Several questions remain. It would be of particular interest whether the CLK3-SRSF1-HMGA2 axis entirely explains the FL and CB stem cell phenotype and if therapeutic modulation of this axis could thus reverse the aging stem cell phenotype. While CLK3 and SRSF1 emerged as the investigators’ top targets, it is well known that CLKs can phosphorylate more than one SR protein and that SR proteins cooperate and compete with each other and other splicing factors, such as members of the HNRNP family [reviewed in (23)]. It will thus be of importance to understand to what extent the overall cellular context modifies the CLK3-SRSF1-HMGA2 axis.

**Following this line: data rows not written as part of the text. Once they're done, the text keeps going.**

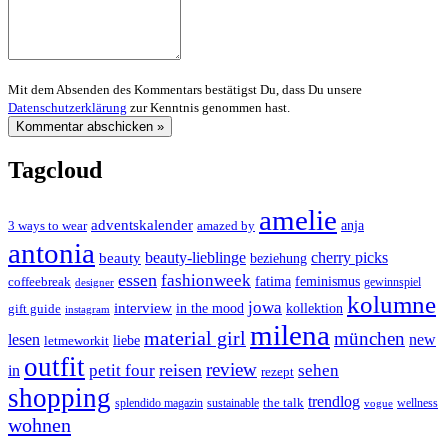
Mit dem Absenden des Kommentars bestätigst Du, dass Du unsere
Datenschutzerklärung
zur Kenntnis genommen hast.
Tagcloud
amelie
adventskalender
anja
3 ways to wear
amazed by
antonia
cherry picks
beauty-lieblinge
beauty
beziehung
essen
fashionweek
feminismus
coffeebreak
fatima
designer
gewinnspiel
kolumne
jowa
interview
gift guide
in the mood
kollektion
instagram
milena
material girl
münchen
lesen
new
liebe
letmeworkit
outfit
review
reisen
petit four
sehen
in
rezept
shopping
trendlog
the talk
splendido magazin
sustainable
wellness
vogue
wohnen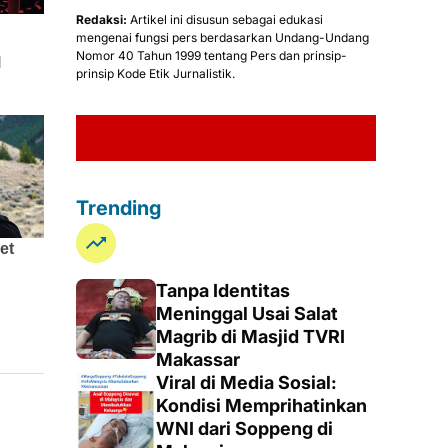
Redaksi:
Artikel ini disusun sebagai edukasi
mengenai fungsi pers berdasarkan Undang-Undang
Nomor 40 Tahun 1999 tentang Pers dan prinsip-
prinsip Kode Etik Jurnalistik.
TERIMA KASIH TELAH 
Trending
Tanpa Identitas
Meninggal Usai Salat
Magrib di Masjid TVRI
Makassar
Viral di Media Sosial:
Kondisi Memprihatinkan
WNI dari Soppeng di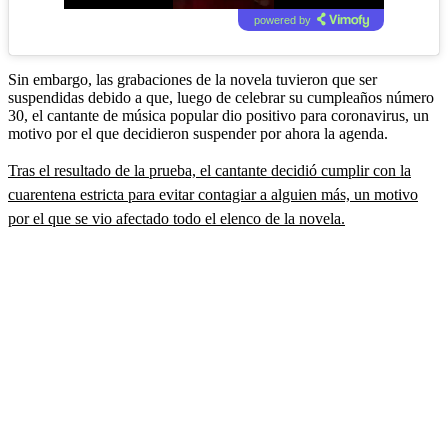
powered by
Sin embargo, las grabaciones de la novela tuvieron que ser
suspendidas debido a que, luego de celebrar su cumpleaños número
30, el cantante de música popular dio positivo para coronavirus, un
motivo por el que decidieron suspender por ahora la agenda.
Tras el resultado de la prueba, el cantante decidió cumplir con la
cuarentena estricta para evitar contagiar a alguien más, un motivo
por el que se vio afectado todo el elenco de la novela.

Understanding the broader role of the CLK3-SRSF1 module in HSC function and ontogeny may open up novel therapeutic avenues. With the recent FDA approval of the first therapeutic splicing regulator Nusinersen in spinal muscular atrophy (24), transient modulation of the SR protein mediated splicing program in HSC may be feasible and allow HSC expansion in vitro for the purpose of stem cell transplantation or other therapeutic needs.

Acknowledgements

Funding: Dr. Halene is funded by the NIH/NIDDK R01DK102792, the State of Connecticut under the Regenerative Medicine Research Fund, the Leukemia and Lymphoma Society, the Department of Defense, and the Edward P. Evans and Frederick Deluca Foundations.

Footnote

Conflicts of Interest: The authors have no conflicts of interest to declare.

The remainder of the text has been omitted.